§ Supplied data
○ ○ ○
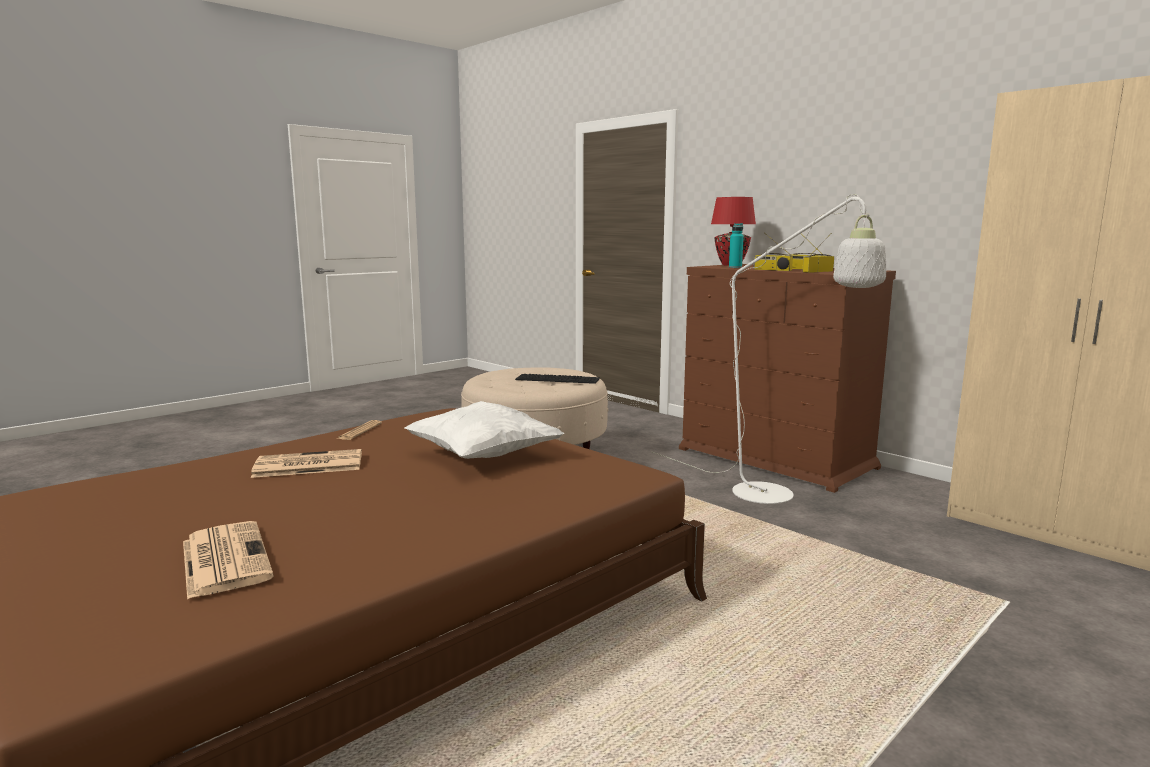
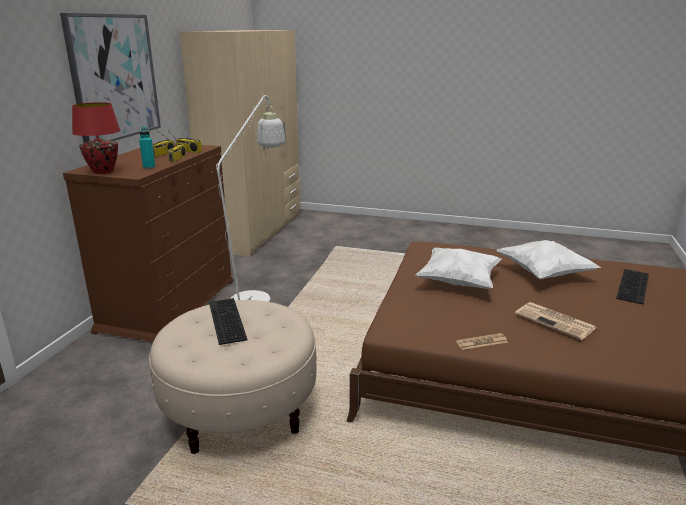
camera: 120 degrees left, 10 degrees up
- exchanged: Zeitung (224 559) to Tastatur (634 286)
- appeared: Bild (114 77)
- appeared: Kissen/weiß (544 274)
○ ○ ○
§ Problem statement
Repeat the material verbatim. Do not carry over any picture.

§ Task response
camera: 120 degrees left, 10 degrees up
- exchanged: Zeitung (224 559) to Tastatur (634 286)
- appeared: Bild (114 77)
- appeared: Kissen/weiß (544 274)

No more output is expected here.